# EXERCISE GOAL
Write out, word for word, every line from the one containing "[417,1303,463,1317] wood; ->" through the final line of the records.

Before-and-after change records

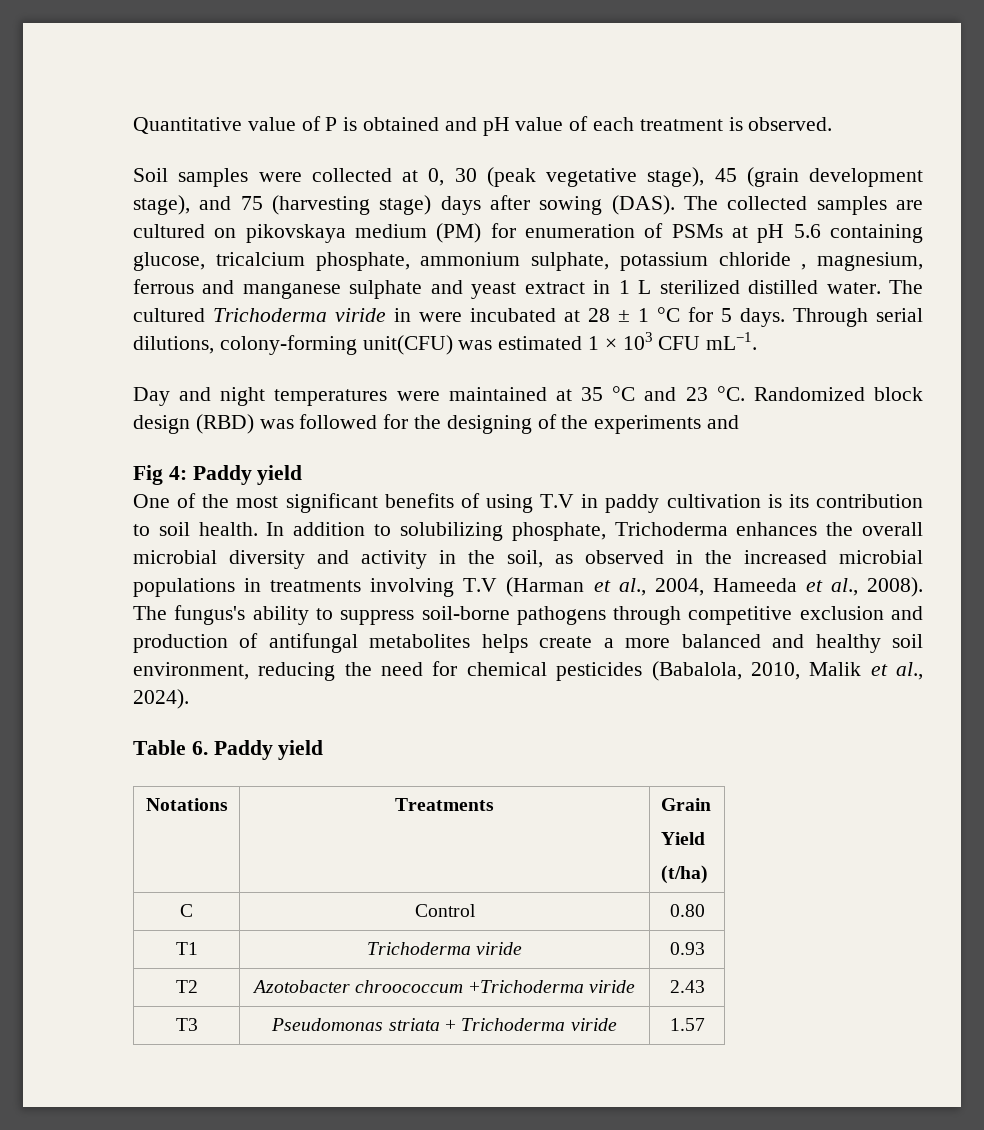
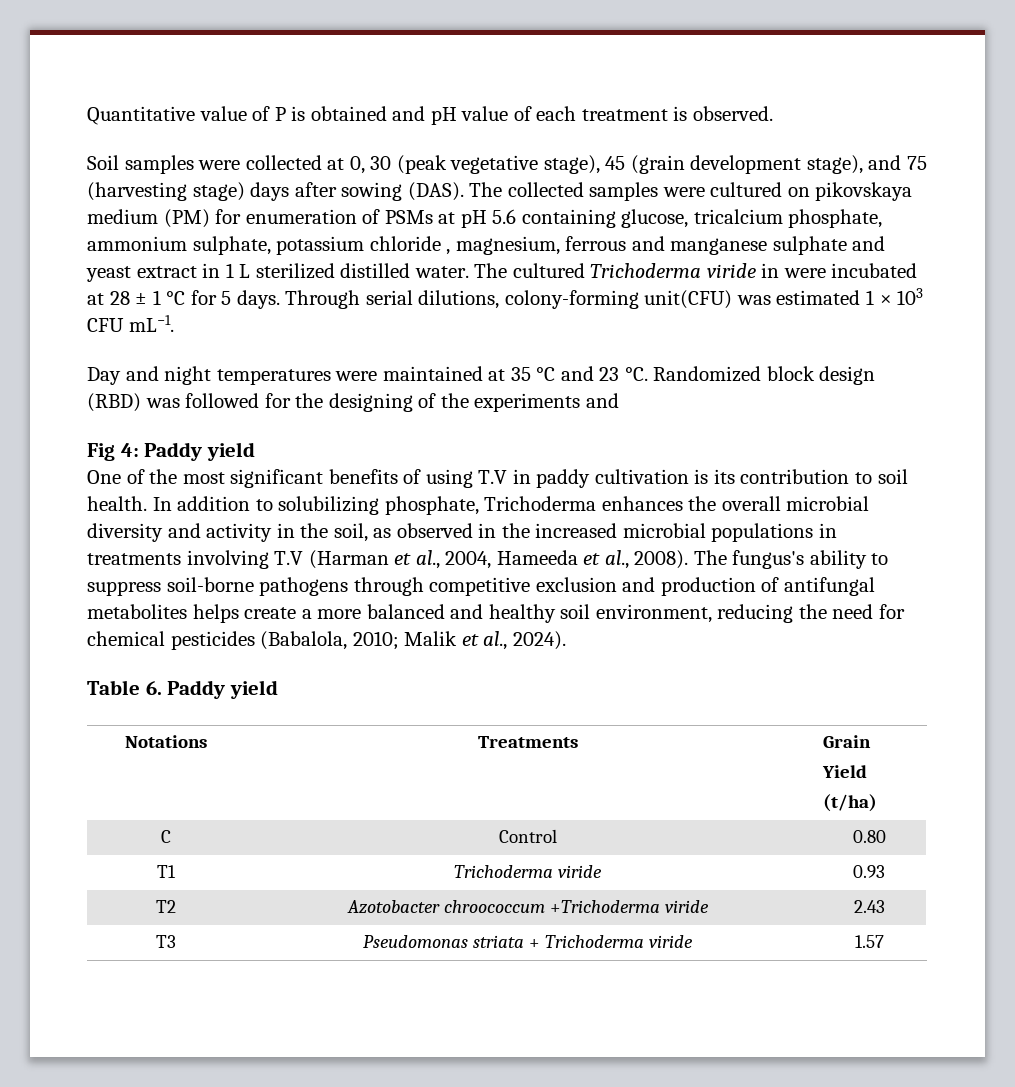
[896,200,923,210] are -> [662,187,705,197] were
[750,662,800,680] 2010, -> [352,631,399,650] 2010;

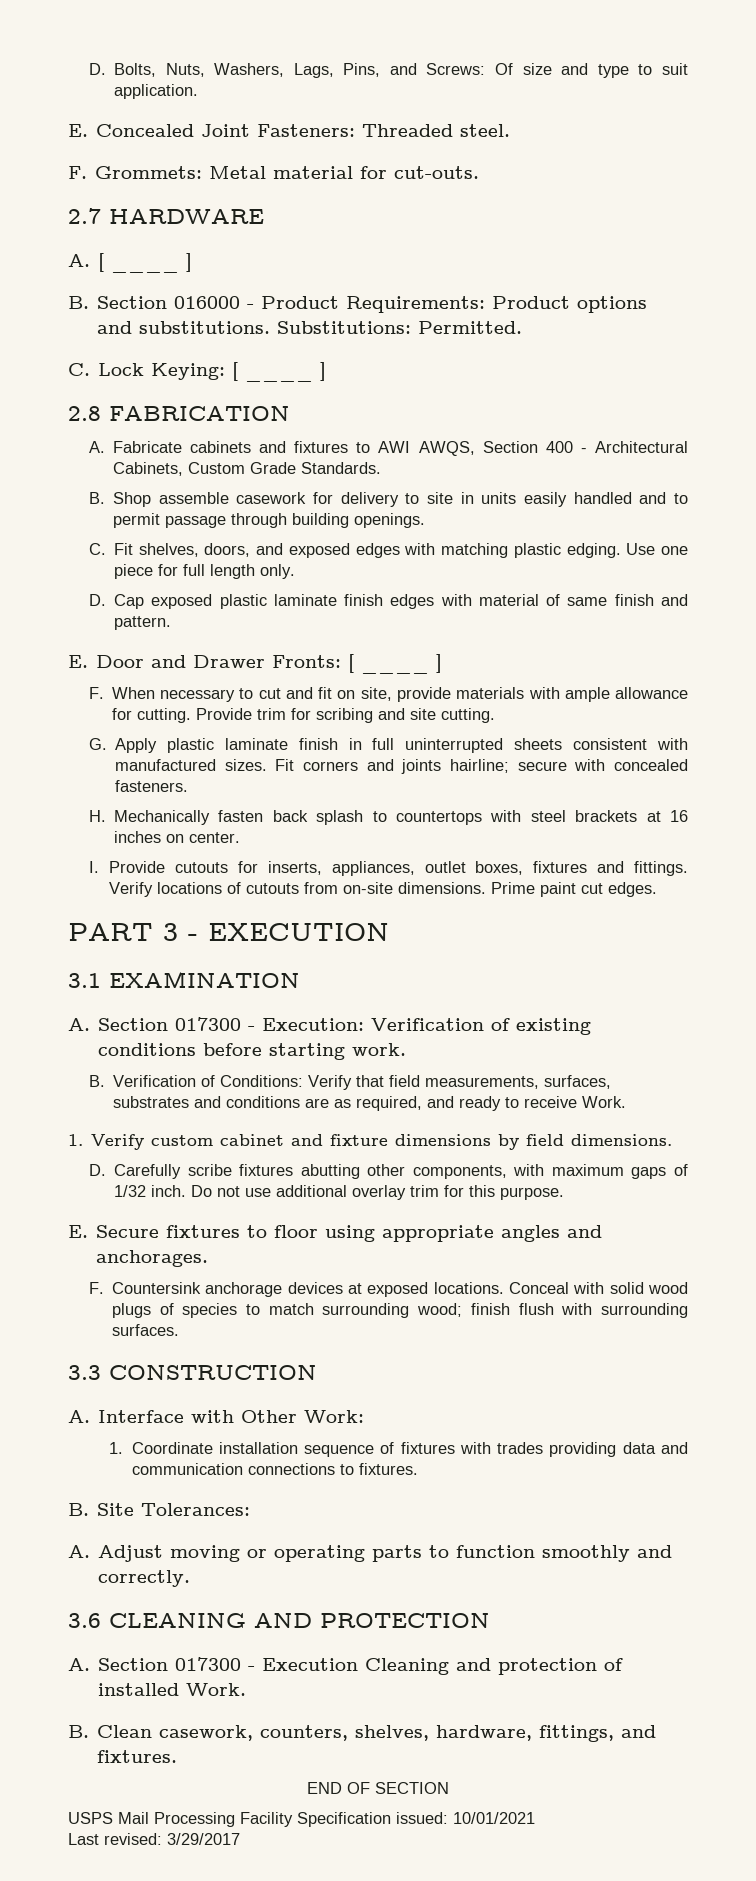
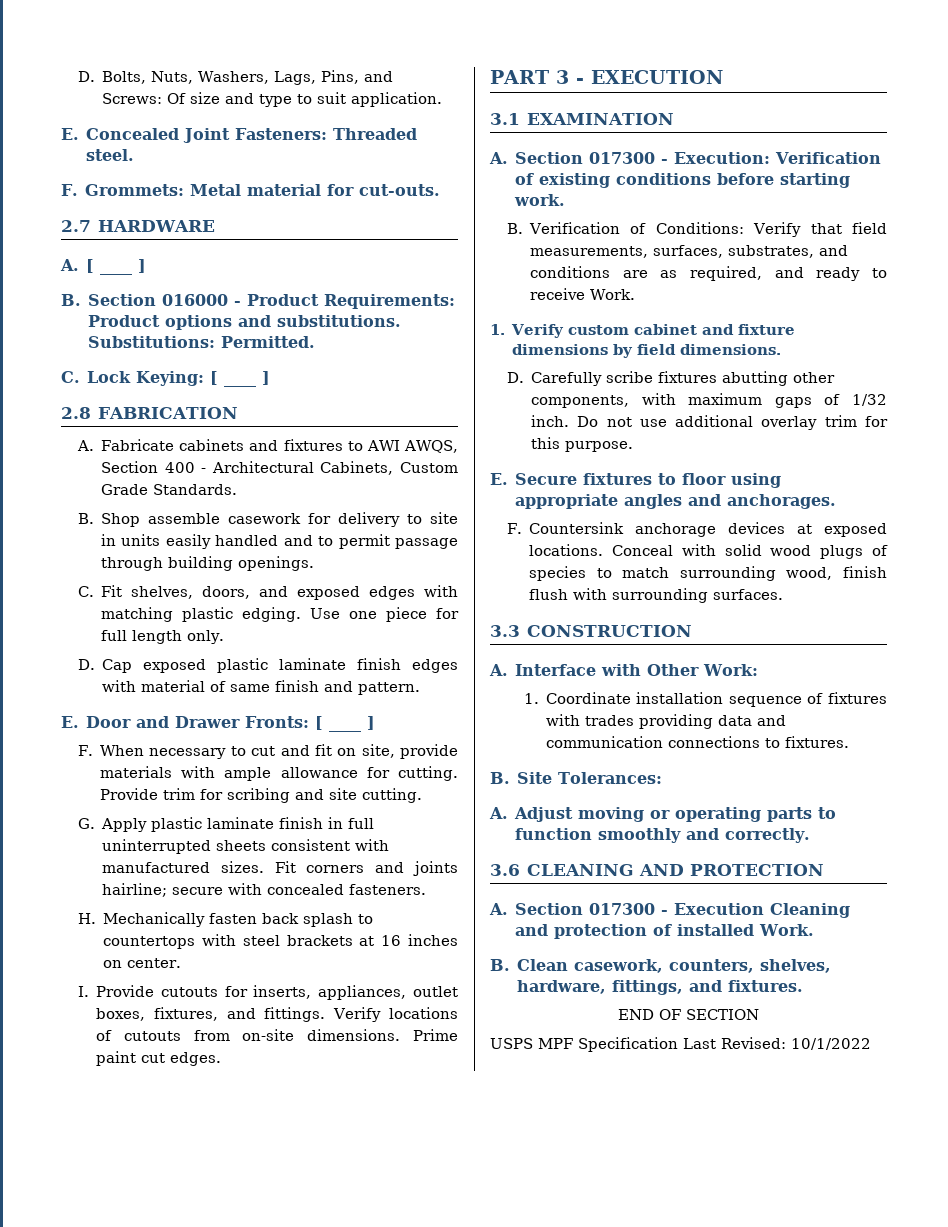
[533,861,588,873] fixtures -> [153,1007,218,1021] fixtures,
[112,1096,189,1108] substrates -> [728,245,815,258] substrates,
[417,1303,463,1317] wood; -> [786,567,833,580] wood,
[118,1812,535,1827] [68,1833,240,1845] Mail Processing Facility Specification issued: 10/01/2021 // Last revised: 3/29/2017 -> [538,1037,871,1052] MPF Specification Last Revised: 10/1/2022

# TASK SOLUTION
[417,1303,463,1317] wood; -> [786,567,833,580] wood,
[118,1812,535,1827] [68,1833,240,1845] Mail Processing Facility Specification issued: 10/01/2021 // Last revised: 3/29/2017 -> [538,1037,871,1052] MPF Specification Last Revised: 10/1/2022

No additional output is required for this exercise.